Hi guys, I would like to throw in my two cents on the topic. This is based off my current experience and hoepefully will be useful for improving font rendering in JUCE. Follows a tldr at the end.
My current standalone app project uses different look and feel implementations. I am using the Open Sans font by Google which has different ascent/descent values for both Win and HHead and as expected the font has different heights between Windows and Mac. Now, problems start when loading from memory fonts with edited ascend/descends:
Edited font at launch. L&f has been set just once within the main method:
However, as soon as I change the active look and feel, the same text renders as such:
Looks like all glyphs have shifted by two positions and kerning seems all over the place.
When opening the same edited font with Font Book it seems to render fine
All I did to the edited font was updating the Ascent and Descent values as pointed out by @anthony-nicholls a few posts ago. I personally used this hack in the past and never had garbled text as a result.
Now you might think that I messed something up while tweaking the font with FontForge so let’s try with a version of the same font (open sans) available on the fontsquirrel website. This version of the font has matching ascent and descent values out of the box so no font forge editing is needed.
How it looks when launching the standalone app for the first time:
After updating the active look and feel:
Glyphs are mostly fine this time, apart from the capital “i” letter becoming the symbol for the Laotian local currency. Also I am not 100% sure this post lookandfeel update text is still in open sans by looking at some of the glyphs (especially the letter “A”). Additionally the new text seems to be taller.
Calling Typeface::clearTypefaceCache() after changing the active look and feel didn’t help.
This issue occurs on both Windows and Mac. Using JUCE 7.0.5.

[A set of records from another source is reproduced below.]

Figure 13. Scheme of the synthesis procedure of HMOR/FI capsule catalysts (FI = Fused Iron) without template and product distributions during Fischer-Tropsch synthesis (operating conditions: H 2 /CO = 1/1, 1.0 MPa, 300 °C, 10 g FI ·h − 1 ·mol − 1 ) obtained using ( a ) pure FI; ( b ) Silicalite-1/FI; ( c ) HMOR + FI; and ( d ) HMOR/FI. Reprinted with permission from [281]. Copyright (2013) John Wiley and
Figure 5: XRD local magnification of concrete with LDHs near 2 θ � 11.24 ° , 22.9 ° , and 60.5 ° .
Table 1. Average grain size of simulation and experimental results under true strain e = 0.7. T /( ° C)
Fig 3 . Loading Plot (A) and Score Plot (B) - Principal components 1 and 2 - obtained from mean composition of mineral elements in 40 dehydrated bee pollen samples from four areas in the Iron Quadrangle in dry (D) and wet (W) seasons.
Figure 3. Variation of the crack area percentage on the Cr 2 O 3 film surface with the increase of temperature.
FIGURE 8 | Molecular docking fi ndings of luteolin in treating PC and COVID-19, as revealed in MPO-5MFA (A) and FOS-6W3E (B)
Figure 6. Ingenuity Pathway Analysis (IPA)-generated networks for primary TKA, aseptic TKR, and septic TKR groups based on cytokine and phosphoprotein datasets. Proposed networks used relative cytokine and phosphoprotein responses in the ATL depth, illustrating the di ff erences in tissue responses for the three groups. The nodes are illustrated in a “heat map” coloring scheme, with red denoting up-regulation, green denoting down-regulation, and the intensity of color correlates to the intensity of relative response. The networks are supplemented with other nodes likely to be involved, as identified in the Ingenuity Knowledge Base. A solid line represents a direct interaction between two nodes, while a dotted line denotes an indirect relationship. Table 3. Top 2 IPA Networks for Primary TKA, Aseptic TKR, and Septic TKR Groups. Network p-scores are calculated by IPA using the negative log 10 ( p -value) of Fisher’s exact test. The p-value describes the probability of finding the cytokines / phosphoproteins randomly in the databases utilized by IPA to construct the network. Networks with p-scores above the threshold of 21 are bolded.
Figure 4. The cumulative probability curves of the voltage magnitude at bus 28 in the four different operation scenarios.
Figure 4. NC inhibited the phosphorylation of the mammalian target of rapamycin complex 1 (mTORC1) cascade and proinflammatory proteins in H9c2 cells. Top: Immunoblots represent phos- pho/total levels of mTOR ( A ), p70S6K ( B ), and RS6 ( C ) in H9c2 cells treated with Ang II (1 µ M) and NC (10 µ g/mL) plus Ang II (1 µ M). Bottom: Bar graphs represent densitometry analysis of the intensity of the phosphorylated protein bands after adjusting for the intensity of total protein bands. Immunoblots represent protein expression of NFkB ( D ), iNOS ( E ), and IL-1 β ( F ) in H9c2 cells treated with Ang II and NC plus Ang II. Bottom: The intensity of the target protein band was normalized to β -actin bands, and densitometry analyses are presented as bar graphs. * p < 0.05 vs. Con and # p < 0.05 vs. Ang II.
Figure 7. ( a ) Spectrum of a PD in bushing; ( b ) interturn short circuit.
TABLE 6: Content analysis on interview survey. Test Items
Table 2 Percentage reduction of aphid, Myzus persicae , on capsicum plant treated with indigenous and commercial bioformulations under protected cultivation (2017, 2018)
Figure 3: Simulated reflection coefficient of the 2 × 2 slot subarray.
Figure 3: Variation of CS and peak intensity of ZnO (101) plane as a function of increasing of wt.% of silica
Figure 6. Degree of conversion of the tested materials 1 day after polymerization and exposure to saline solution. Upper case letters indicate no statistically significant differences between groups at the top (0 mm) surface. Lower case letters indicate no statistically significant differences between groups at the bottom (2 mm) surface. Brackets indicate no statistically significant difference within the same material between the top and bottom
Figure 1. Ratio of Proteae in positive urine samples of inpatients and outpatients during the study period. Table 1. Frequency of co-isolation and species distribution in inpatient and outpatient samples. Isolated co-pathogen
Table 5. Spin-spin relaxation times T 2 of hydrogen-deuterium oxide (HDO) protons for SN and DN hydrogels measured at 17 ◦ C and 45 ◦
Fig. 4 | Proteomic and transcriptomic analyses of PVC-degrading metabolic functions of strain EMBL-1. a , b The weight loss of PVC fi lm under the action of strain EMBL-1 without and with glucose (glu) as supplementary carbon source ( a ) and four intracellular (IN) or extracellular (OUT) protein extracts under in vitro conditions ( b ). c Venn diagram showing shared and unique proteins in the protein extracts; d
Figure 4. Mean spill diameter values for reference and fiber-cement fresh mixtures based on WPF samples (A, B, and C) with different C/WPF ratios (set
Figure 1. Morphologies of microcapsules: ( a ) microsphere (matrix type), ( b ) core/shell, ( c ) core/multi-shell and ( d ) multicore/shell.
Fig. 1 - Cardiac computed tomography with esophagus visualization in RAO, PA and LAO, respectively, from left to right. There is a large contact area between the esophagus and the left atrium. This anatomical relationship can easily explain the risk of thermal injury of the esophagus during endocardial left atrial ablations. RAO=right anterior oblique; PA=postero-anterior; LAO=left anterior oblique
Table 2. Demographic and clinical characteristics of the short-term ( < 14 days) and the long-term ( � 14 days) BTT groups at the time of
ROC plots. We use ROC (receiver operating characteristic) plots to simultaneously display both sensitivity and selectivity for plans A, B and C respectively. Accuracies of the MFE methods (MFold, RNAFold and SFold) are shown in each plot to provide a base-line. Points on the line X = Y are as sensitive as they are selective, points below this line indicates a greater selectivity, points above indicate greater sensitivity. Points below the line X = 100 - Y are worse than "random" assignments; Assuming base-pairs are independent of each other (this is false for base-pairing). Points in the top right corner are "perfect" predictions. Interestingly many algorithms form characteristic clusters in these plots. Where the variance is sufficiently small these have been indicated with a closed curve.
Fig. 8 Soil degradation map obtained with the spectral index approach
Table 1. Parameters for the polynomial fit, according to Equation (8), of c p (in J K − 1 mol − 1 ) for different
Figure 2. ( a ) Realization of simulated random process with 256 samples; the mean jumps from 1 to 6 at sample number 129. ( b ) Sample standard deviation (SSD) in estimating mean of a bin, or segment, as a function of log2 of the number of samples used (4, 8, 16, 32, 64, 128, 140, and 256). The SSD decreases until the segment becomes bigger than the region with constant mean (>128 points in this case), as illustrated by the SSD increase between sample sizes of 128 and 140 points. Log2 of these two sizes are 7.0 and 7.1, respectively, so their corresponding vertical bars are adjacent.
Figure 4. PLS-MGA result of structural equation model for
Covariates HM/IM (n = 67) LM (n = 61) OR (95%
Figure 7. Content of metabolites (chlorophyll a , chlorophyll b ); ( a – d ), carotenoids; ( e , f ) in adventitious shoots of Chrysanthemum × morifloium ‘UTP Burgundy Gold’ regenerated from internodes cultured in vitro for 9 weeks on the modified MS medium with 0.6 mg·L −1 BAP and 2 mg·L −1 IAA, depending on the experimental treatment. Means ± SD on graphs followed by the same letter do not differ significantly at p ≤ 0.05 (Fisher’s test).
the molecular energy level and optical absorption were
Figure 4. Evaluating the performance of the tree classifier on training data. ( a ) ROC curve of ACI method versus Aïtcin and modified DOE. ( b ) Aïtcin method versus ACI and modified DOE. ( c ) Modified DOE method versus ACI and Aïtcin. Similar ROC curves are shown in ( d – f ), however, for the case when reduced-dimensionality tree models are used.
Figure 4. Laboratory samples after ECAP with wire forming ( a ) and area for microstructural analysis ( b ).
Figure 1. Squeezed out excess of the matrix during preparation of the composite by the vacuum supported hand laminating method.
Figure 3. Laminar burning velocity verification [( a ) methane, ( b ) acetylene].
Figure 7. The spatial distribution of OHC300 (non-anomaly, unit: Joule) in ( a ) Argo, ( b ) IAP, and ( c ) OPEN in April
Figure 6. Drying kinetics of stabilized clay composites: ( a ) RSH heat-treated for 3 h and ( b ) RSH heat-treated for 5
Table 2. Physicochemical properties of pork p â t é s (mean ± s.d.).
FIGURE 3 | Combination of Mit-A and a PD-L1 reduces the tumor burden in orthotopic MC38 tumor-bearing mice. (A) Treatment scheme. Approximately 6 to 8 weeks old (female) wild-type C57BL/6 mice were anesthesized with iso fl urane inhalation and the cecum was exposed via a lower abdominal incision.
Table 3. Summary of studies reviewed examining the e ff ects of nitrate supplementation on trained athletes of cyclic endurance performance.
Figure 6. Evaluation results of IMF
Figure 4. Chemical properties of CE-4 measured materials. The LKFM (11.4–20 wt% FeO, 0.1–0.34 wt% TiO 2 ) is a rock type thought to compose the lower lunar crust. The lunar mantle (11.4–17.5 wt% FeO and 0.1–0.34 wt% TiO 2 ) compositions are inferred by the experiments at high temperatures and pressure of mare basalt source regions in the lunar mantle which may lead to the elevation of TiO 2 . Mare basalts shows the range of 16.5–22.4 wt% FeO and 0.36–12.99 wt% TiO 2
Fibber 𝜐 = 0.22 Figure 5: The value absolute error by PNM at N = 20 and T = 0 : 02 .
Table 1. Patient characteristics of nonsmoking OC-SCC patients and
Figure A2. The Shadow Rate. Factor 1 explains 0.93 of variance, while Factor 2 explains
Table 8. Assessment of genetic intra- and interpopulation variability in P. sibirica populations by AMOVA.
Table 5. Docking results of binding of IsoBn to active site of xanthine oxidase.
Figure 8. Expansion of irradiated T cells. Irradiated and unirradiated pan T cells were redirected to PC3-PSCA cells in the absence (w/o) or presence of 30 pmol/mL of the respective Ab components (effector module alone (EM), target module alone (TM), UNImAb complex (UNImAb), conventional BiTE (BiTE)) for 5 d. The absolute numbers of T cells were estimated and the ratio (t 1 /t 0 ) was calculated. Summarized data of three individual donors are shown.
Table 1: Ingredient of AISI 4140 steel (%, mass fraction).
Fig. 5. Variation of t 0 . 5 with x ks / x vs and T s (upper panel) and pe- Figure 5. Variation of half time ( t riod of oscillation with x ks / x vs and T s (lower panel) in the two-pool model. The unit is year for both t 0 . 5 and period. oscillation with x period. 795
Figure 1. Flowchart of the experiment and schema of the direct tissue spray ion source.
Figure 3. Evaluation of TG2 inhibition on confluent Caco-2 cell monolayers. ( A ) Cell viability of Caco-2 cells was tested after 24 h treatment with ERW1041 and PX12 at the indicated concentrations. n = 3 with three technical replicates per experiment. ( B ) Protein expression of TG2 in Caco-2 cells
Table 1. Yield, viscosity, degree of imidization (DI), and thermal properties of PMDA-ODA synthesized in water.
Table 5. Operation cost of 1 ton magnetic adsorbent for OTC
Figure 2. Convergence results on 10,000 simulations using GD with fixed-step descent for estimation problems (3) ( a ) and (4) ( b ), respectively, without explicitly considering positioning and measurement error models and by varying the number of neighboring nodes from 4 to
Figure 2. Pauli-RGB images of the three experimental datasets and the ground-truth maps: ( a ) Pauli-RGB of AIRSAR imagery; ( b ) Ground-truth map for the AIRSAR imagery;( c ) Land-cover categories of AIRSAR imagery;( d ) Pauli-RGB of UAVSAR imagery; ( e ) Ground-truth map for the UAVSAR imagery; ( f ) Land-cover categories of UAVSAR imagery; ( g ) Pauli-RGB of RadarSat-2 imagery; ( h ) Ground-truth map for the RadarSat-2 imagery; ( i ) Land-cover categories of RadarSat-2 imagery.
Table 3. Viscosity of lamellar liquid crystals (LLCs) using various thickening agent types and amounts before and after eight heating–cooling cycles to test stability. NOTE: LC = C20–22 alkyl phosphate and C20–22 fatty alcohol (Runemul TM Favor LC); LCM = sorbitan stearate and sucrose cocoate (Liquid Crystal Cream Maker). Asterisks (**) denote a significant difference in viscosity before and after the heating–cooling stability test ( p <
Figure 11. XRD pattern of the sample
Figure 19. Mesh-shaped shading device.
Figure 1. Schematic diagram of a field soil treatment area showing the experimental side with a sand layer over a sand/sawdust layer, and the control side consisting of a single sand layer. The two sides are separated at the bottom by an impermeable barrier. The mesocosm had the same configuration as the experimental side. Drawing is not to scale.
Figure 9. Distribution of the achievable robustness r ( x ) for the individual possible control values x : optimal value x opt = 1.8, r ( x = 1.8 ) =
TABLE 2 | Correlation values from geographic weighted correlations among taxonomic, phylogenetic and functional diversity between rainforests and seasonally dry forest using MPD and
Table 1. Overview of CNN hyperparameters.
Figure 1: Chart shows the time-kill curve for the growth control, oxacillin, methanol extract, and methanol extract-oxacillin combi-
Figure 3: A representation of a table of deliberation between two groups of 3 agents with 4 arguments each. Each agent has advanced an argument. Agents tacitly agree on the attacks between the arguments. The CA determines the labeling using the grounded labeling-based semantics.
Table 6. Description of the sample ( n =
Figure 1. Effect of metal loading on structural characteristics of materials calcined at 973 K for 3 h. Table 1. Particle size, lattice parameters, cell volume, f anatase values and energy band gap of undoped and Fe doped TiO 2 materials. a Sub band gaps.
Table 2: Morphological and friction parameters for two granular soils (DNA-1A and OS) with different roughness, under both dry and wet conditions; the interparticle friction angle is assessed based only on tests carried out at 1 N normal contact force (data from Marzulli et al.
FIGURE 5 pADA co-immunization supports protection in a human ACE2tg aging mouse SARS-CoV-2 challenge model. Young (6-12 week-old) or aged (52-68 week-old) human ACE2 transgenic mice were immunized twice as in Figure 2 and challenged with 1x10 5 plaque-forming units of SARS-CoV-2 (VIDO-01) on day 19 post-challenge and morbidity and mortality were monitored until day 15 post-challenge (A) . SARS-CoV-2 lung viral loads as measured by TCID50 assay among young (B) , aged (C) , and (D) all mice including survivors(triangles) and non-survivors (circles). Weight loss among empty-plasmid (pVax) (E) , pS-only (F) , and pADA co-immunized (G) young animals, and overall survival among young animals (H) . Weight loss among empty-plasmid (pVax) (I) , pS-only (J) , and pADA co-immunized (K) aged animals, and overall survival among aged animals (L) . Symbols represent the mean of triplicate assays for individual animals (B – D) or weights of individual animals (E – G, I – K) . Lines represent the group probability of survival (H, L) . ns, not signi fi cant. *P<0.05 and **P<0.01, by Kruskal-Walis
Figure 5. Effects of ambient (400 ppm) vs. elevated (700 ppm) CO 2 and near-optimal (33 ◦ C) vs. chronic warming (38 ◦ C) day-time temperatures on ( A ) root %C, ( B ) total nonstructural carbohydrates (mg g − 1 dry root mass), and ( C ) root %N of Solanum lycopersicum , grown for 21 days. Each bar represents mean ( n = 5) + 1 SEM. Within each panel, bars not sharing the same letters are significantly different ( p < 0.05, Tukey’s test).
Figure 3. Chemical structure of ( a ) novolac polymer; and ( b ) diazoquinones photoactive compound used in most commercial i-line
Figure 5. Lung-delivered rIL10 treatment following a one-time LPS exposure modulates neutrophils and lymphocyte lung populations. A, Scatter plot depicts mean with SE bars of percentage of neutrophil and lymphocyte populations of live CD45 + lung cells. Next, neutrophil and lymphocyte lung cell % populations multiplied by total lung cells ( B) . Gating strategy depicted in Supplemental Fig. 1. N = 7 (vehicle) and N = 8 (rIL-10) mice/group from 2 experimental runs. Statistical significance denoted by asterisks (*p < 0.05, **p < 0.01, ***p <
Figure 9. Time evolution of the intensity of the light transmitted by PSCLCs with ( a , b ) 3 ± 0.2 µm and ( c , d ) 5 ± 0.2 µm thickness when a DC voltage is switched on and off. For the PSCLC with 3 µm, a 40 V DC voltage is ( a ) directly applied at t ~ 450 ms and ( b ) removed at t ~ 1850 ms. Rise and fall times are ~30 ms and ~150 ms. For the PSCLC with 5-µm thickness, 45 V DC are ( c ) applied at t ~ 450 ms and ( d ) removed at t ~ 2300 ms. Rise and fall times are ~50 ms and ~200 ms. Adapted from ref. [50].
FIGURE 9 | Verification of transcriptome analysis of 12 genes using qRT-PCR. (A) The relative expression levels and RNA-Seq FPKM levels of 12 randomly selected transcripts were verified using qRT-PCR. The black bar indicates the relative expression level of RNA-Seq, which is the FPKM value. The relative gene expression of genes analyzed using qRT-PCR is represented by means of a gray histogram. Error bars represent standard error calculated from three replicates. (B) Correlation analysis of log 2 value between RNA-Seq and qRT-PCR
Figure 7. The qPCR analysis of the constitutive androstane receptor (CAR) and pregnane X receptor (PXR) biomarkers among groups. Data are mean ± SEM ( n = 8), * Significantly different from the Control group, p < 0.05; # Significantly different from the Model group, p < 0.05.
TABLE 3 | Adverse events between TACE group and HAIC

Look and feel is set first with:
juce::LookAndFeel::setDefaultLookAndFeel ();
And then updated with:
setLookAndFeel ();
getTypefaceForFont() is implemented like so for all look and feel implementations:
Typeface::Ptr CustomLookAndFeel::getTypefaceForFont (const Font& font)
{
auto const bold = Typeface::createSystemTypefaceFor (BinaryData::OpenSansBold_ttf, BinaryData::OpenSansBold_ttfSize);
auto const semiBold = Typeface::createSystemTypefaceFor (BinaryData::OpenSansSemiBold_ttf, BinaryData::OpenSansSemiBold_ttfSize);
auto const regular = Typeface::createSystemTypefaceFor (BinaryData::OpenSansRegular_ttf, BinaryData::OpenSansRegular_ttfSize);
if (font.isBold()) {
return bold;
}
if (font.getTypefaceStyle() == "SemiBold") {
return semiBold;
}
return regular;
}
Note getTypefaceForFont()
gets called only at start even after resetting the typeface cache.
Removing const
from the typefaces doesn’t help.
Tldr; In some cases editing the ascend and descend values of a font would cause garbled text, also, it seems there are some issues with font rendering somewhere within juce after updating the look and feel. This issue seems to be platform independent.